[STATED PROBLEM]:
Duplicate the lines of the material starting at the line that contains "collector number: 1777" and ending after the line that contains "state / province: Western Cape", both included, with the pictures left out.

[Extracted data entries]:
--- --- ---
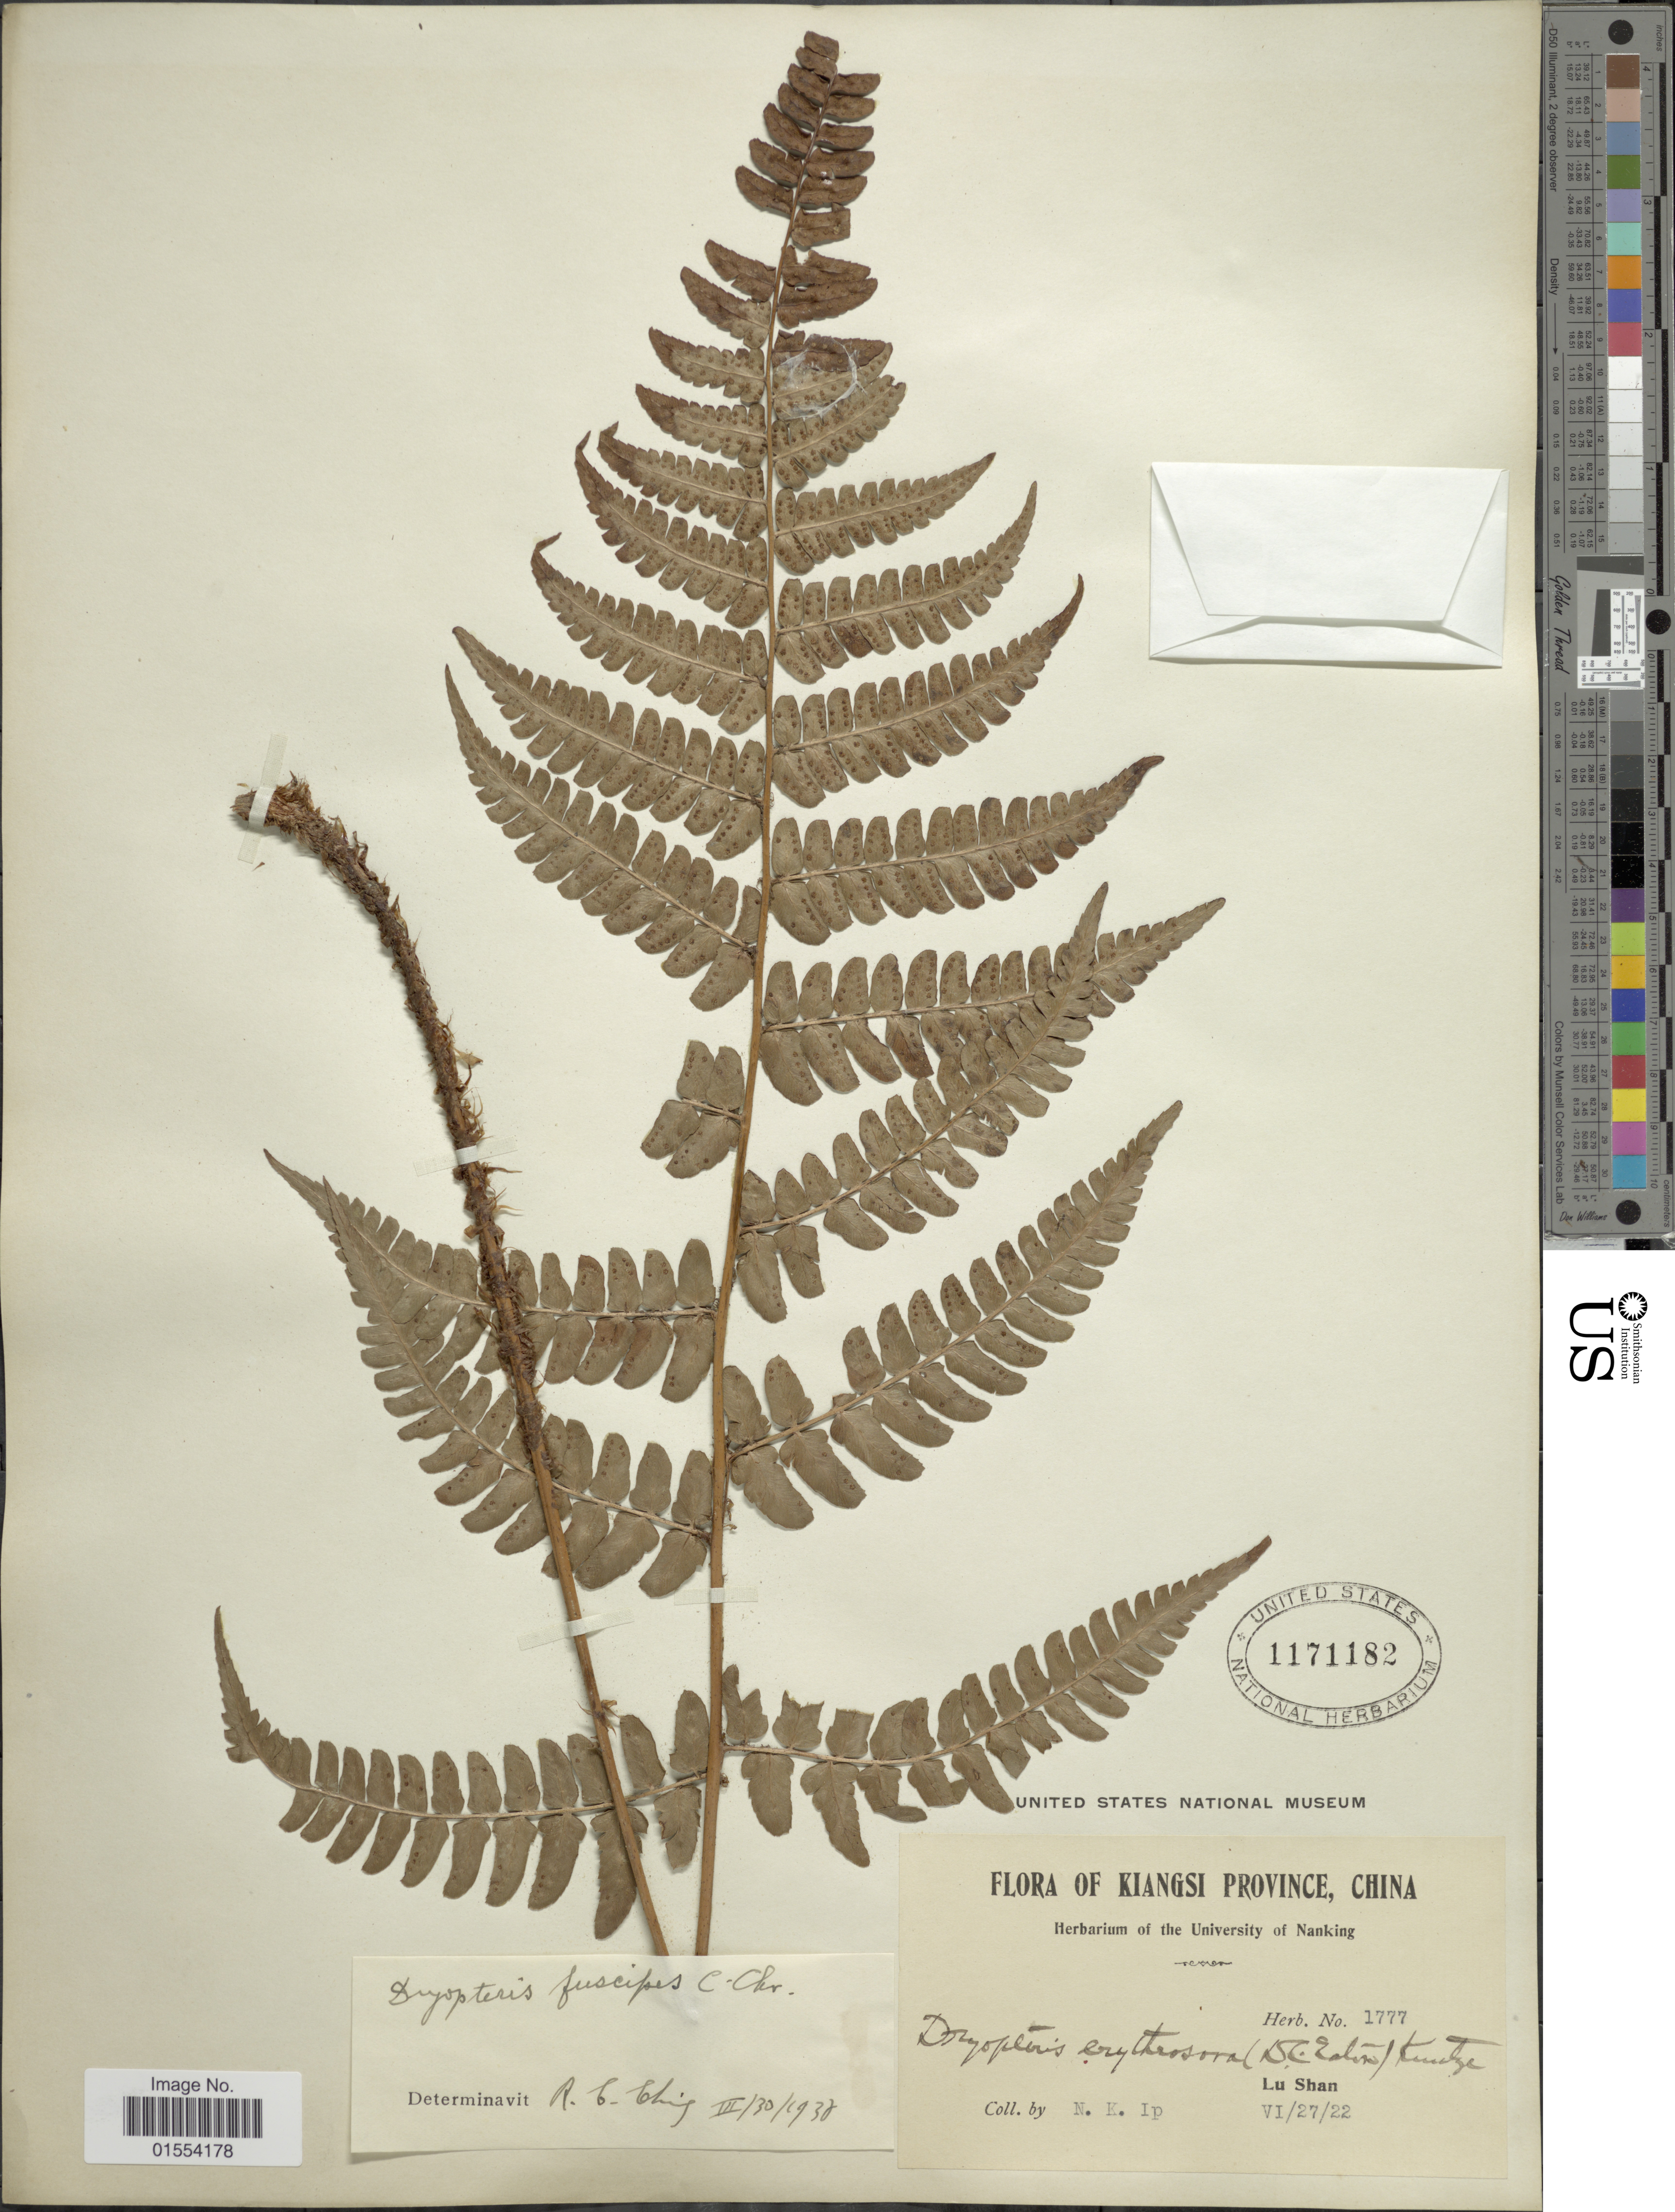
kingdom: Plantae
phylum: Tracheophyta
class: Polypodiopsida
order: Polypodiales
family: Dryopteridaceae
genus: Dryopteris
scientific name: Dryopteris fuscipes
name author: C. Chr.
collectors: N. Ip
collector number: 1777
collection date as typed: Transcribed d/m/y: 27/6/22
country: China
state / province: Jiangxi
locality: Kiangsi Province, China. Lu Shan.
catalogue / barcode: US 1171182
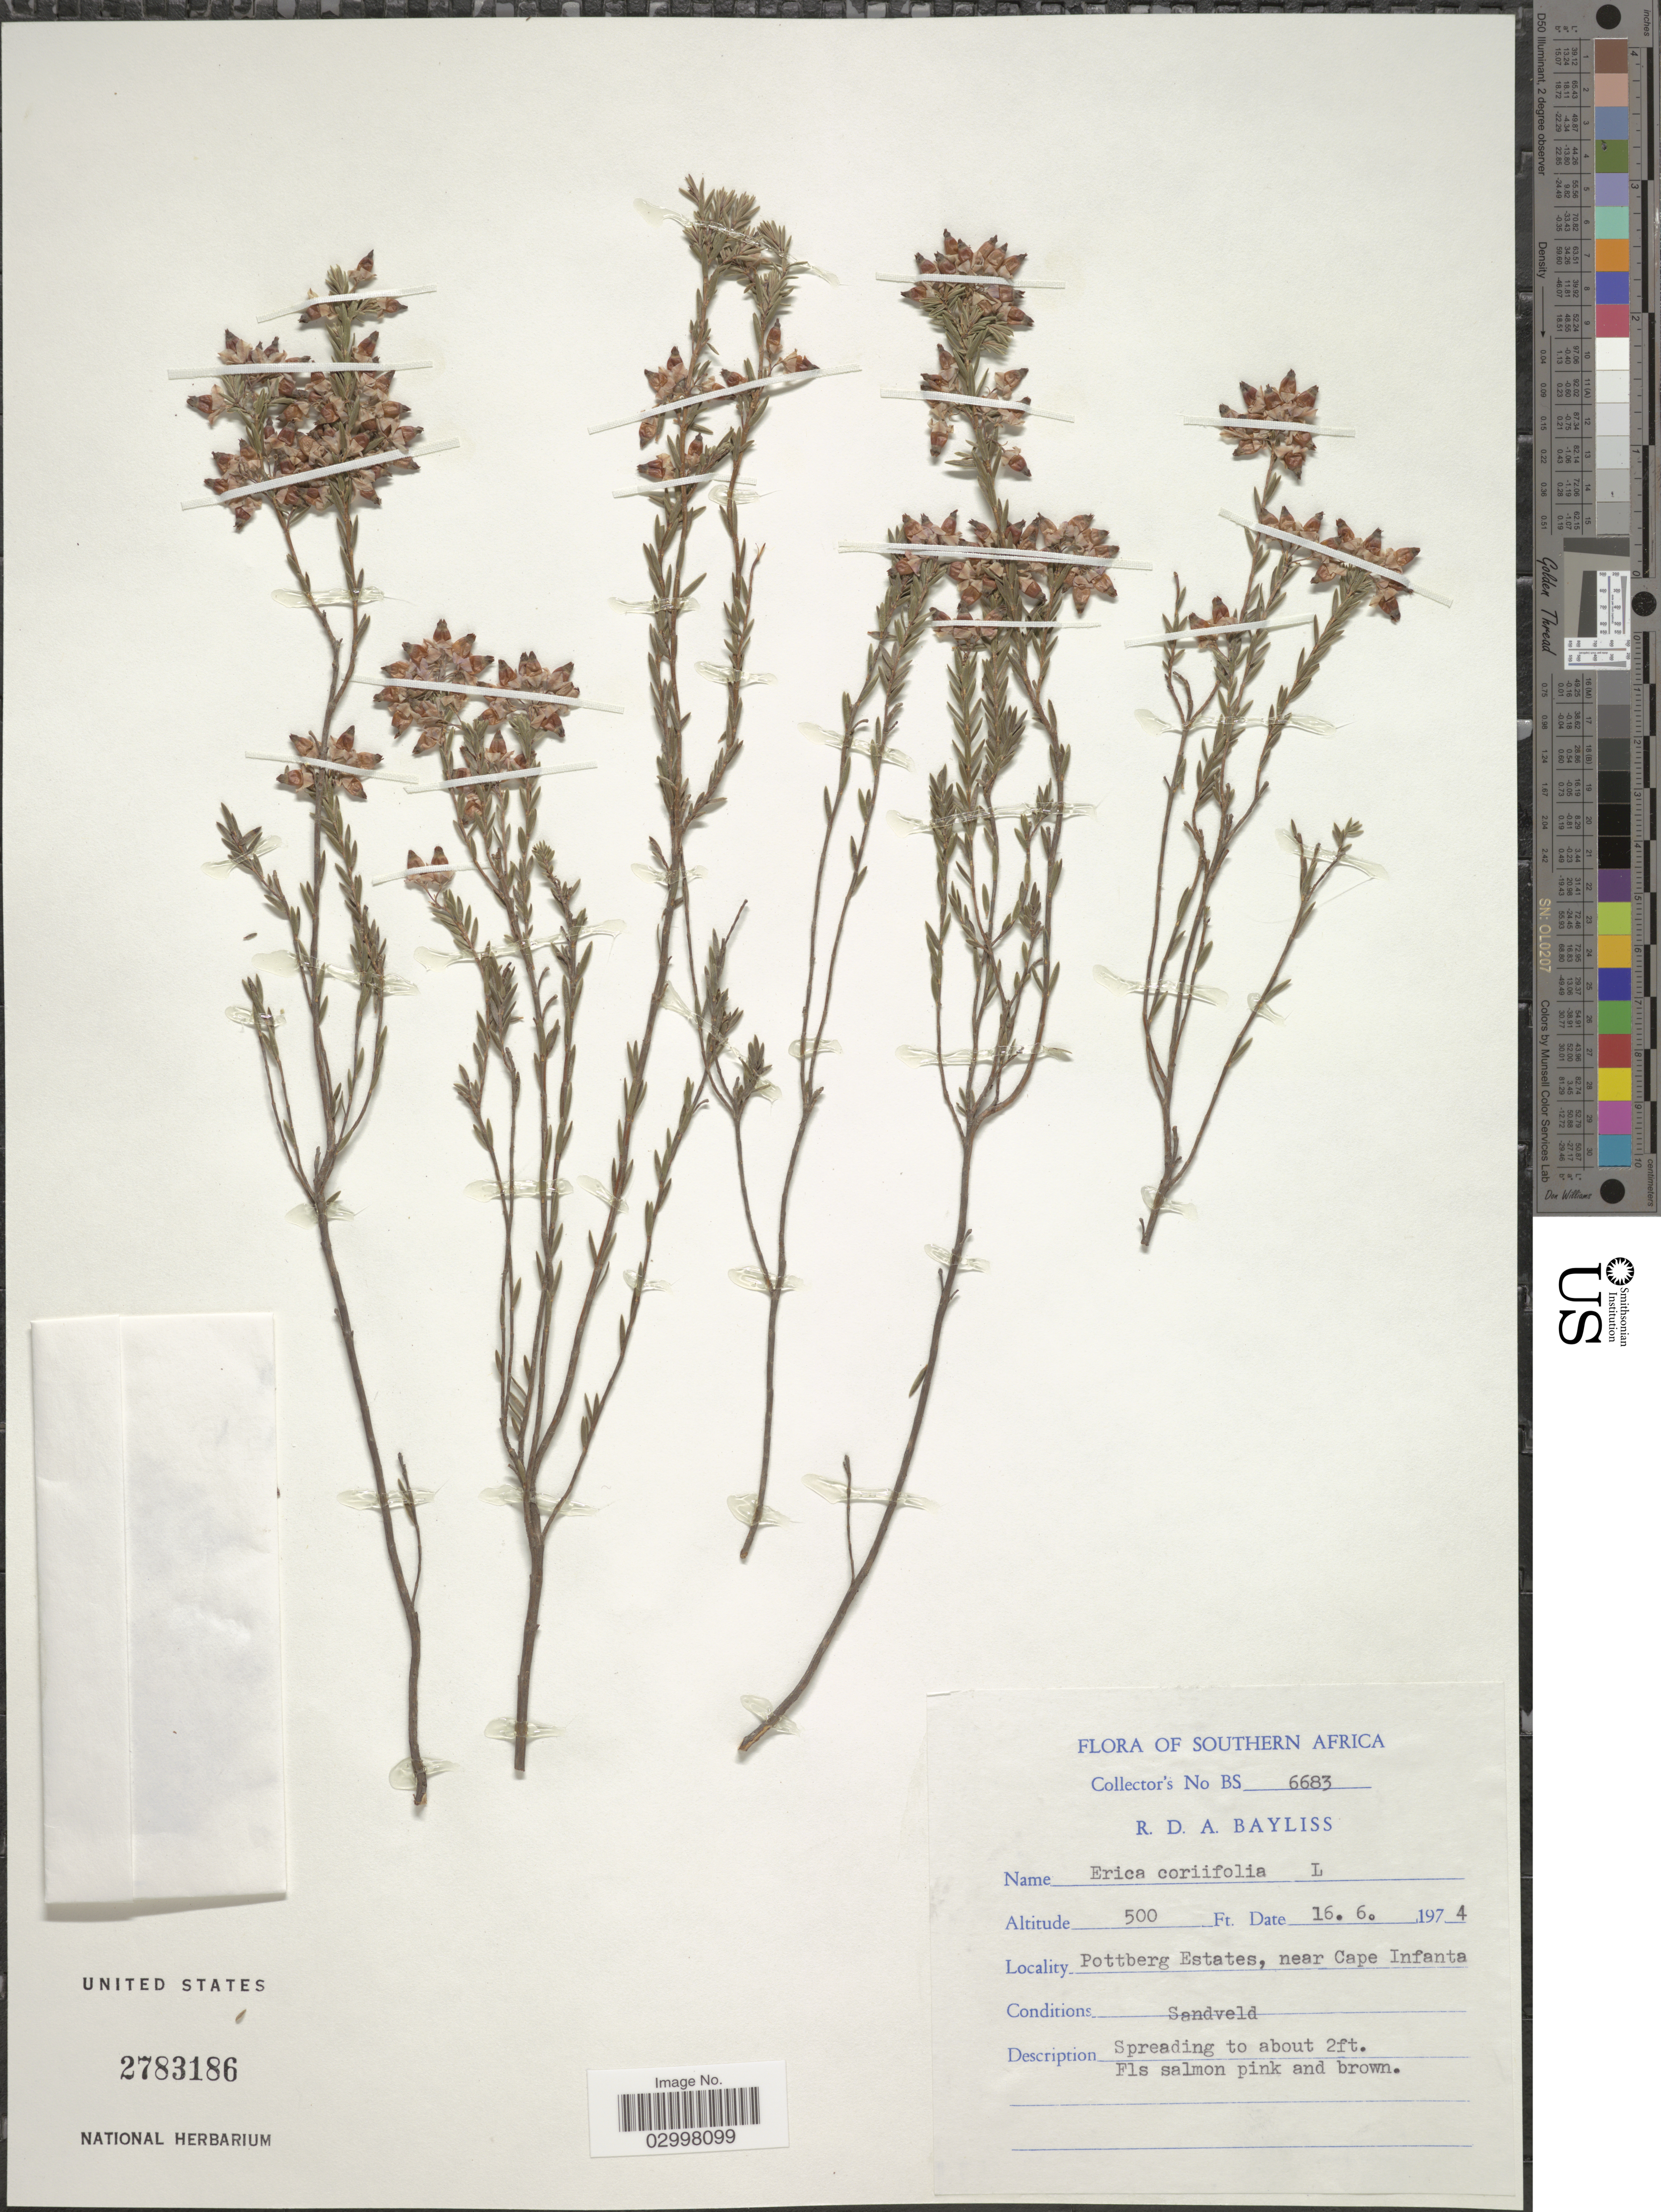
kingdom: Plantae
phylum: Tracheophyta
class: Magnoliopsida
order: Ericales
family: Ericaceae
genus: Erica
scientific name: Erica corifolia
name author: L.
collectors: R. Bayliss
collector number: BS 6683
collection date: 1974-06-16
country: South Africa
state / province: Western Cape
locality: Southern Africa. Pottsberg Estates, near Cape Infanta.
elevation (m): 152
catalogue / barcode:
--- --- ---
[SOLUTION]:
collector number: 1777
collection date as typed: Transcribed d/m/y: 27/6/22
country: China
state / province: Jiangxi
locality: Kiangsi Province, China. Lu Shan.
catalogue / barcode: US 1171182
kingdom: Plantae
phylum: Tracheophyta
class: Magnoliopsida
order: Ericales
family: Ericaceae
genus: Erica
scientific name: Erica corifolia
name author: L.
collectors: R. Bayliss
collector number: BS 6683
collection date: 1974-06-16
country: South Africa
state / province: Western Cape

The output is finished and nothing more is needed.